Iranian proxies attacked the U.S. embassy in Baghdad. The U.S. responded by killing a top Iranian general. Iran responded by lobbing missiles at a U.S. military base in Iraq that caused no significant damage.
Nonetheless, Iran’s leader said his country had delivered a “slap in the face” to the U.S. President Donald Trump responded by tweeting “All is well!” and announcing that “Iran appears to be standing down.” While waving a big stick, Trump also extended an olive branch, suggesting that the time has come for Iran to live in peace with its neighbors and enjoy the prosperity generated by its natural resources.

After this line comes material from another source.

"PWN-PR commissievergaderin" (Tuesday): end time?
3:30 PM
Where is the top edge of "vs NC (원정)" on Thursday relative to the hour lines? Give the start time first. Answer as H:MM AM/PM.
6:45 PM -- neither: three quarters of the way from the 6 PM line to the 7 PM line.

That flurry of activity is definitely not business as usual in the Middle East. It’s just even more of the kind of tit-for-tat brinkmanship that represents nothing new to those who pay attention.

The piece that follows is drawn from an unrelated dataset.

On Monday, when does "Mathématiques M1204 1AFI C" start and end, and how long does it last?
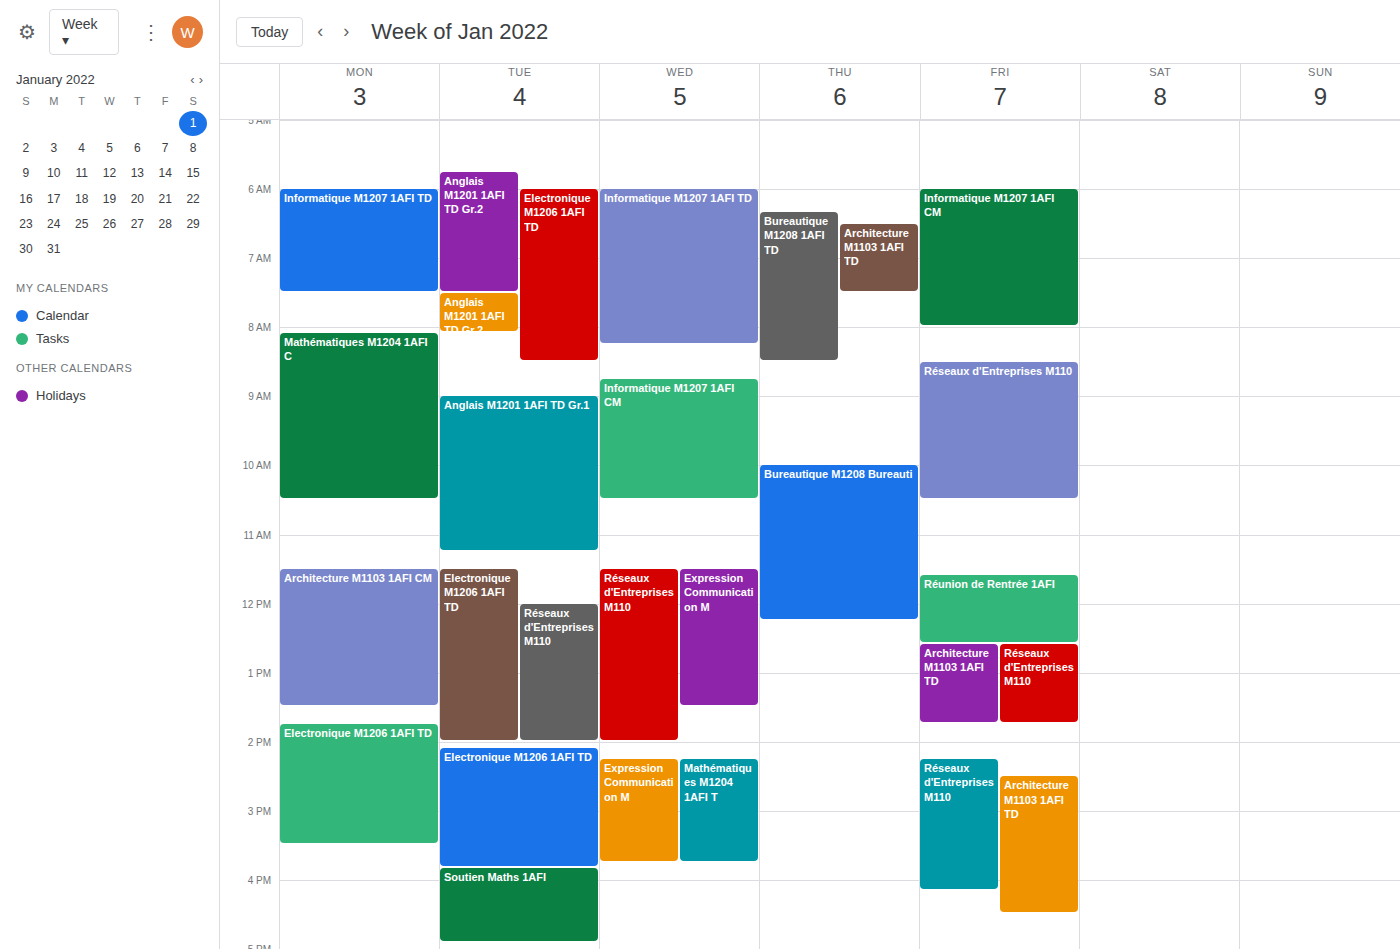
8:05 AM to 10:30 AM, 2 hours 25 minutes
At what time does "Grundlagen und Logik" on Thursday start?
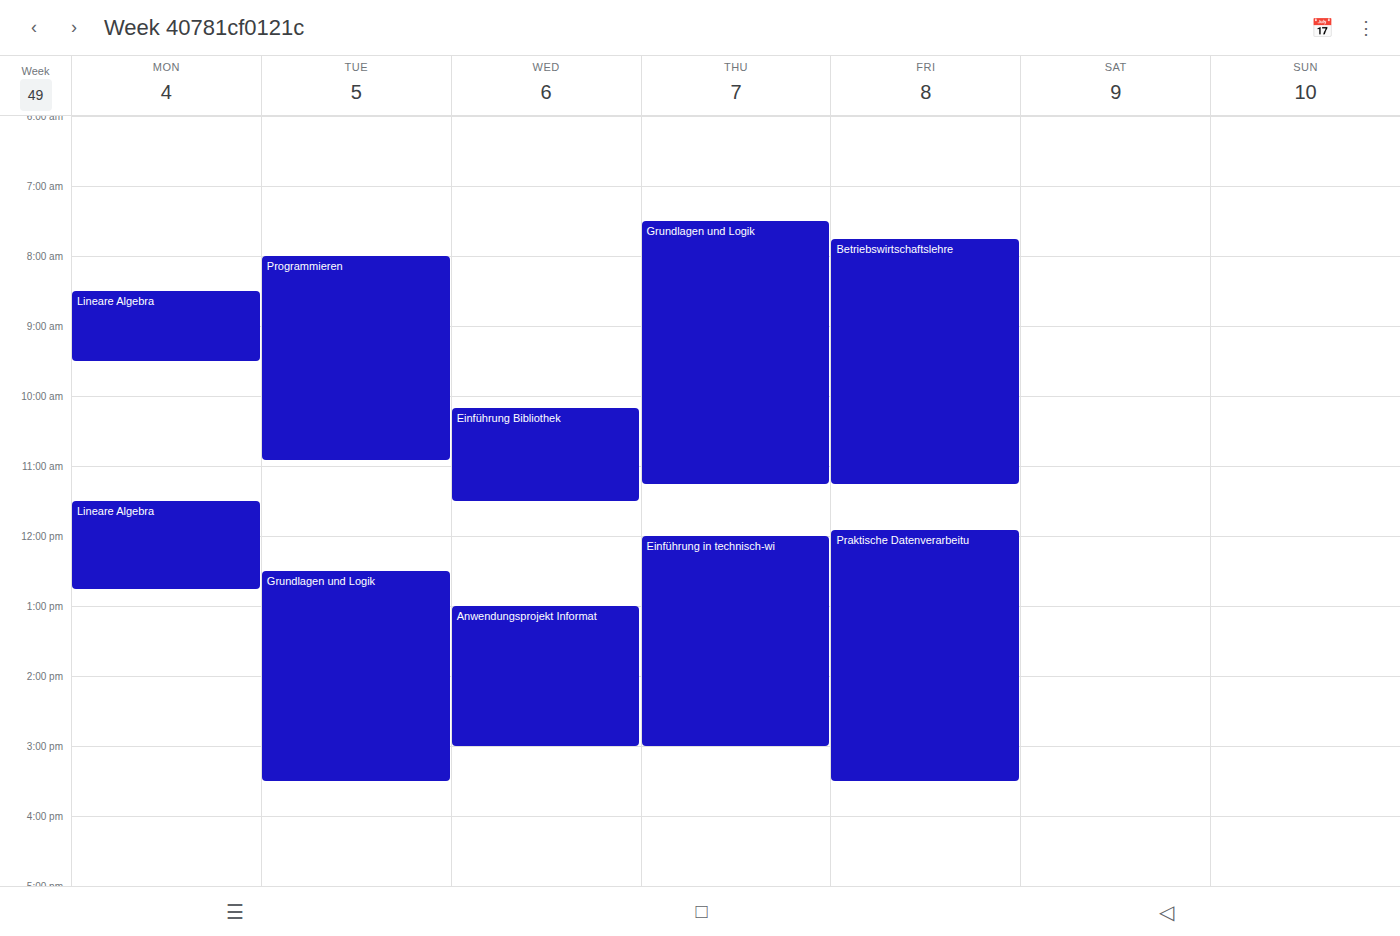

This time, however, U.S. public reaction was especially sharp and disappointingly partisan, prompting instant assertions that a full-scale war with Iran is just around the corner because Trump authorized a military strike on a prominent Iranian general, Qassem Soleimani.

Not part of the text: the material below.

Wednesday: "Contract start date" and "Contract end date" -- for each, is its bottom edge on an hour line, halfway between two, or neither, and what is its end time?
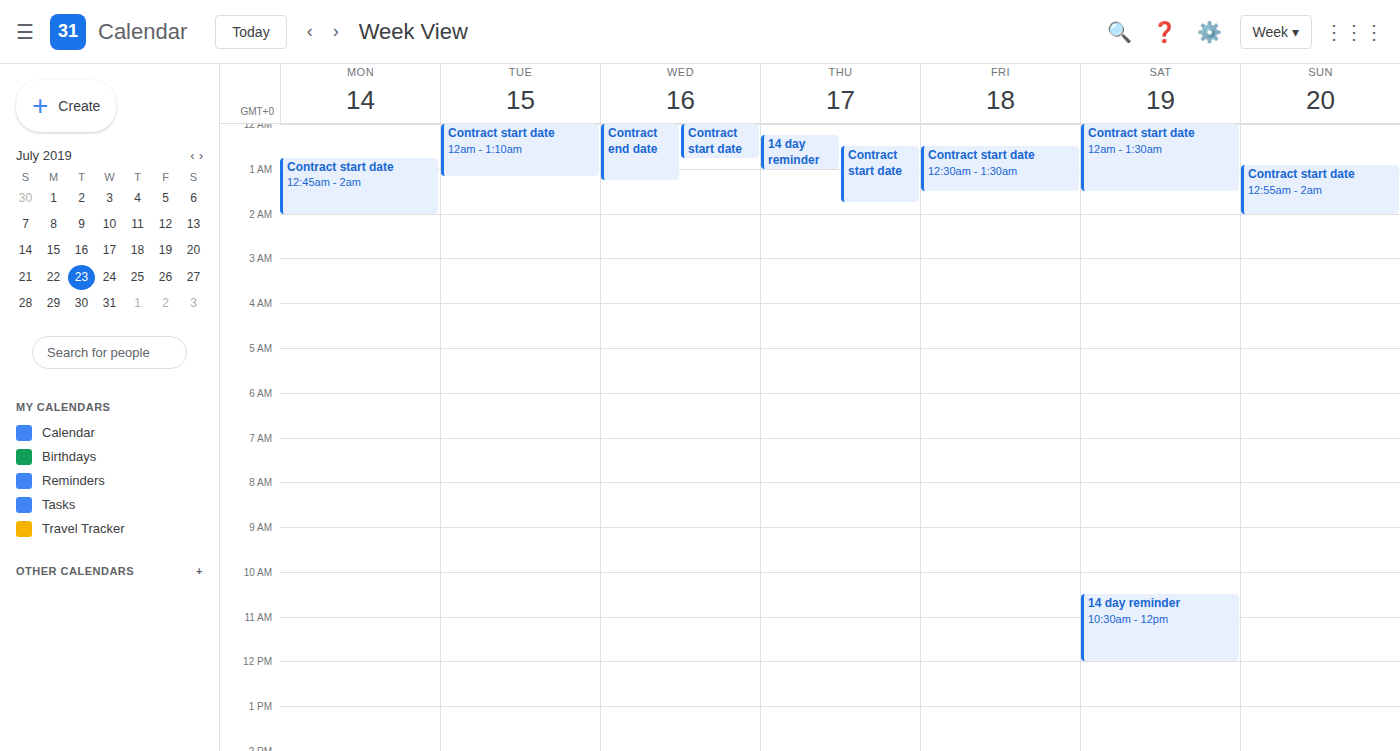
"Contract start date": 12:45 AM, neither: three quarters of the way from the 12 AM line to the 1 AM line. "Contract end date": 1:15 AM, neither: a quarter of the way from the 1 AM line to the 2 AM line.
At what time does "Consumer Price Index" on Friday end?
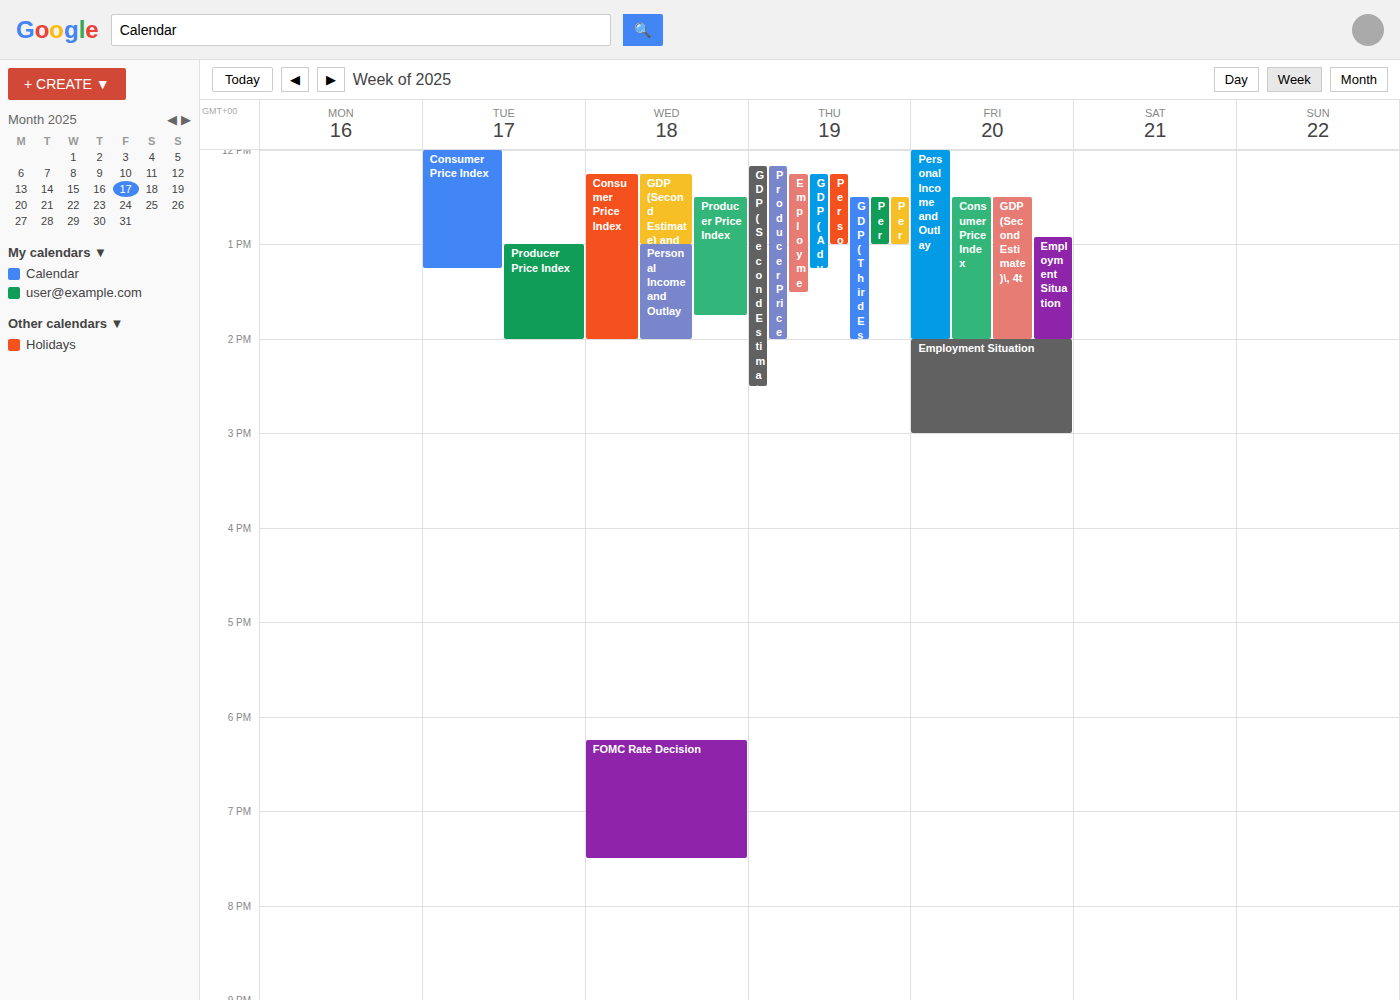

About that military strike: Soleimani was a legitimate target for retaliation under what are laughably called the laws of war. He was not just a leading enemy combatant but a member of the top tier of Iran’s leadership.
About those predictions of war: The soothsayers have a 50 percent chance of being right. But the fact is that Iran, realizing all that it would entail, doesn’t want a real war any more than the U.S. does. Iran’s leaders may be ideological zealots who see Islam as the way, the truth and the light. But they are not bent on self-destruction.
In fact, there have been bigger confrontations than this one over the years.
In April 1988, U.S. military forces, tired of Iran disrupting shipping in international waters of the Persian Gulf, launched Operation Preying Mantis on Iranian oil platforms that hosted naval and intelligence facilities.
By the end of the operation, U.S. forces had destroyed the Iranian facilities and sunk at least three armed Iranian speedboats, one Iranian frigate and one fast attack gunboat.
The Iranians protested vociferously, but there was no declaration of war. Instead, that country chose to pick smaller-scale fights with the U.S. and seek military control of other countries, including Syria and Iraq, often under Soleimani’s leadership.
These things are impossible to predict. But Iran’s national interest suggests it is likely to do in the future exactly what it has done in the past.
The Middle East, almost certainly, will remain a dangerous place, but no more so than it was before Soleimani was killed.
Iran’s leaders certainly have more to think about now. They were confident that the U.S. would ignore Soleimani’s military actions. That’s why they baited Trump from afar by declaring there was nothing the U.S. could or would do about Iran’s military adventures. The Soleimani strike proves Iran’s expectations were incorrect.
Although Iran’s leadership professes outrage over Soleimani’s killing, it ironically came at a good time.
The country is falling apart economically, and there’s widespread domestic unhappiness with the government. Even as the ayatollahs and their military kill protesters by the hundreds, they are using Soleimani’s death to rouse nationalist fervor that will distract from citizen discontent.
What’s the most important issue, of course, is the strategy behind the U.S. tactics.
A series of independent reactions won’t get the job done. To achieve positive results, U.S. actions must be taken as part of a broader plan to bring a permanent peace — or at least a cessation of hostilities — to this deeply troubled region of the world.
Given the unhappy past and the intractable nature of the problem, it’s difficult to see much of substance coming out of this latest round of hostilities. But just as the facts have changed vis a vis U.S. and Iran, so have the rules of engagement, and if people pray hard enough, so may the diplomacy.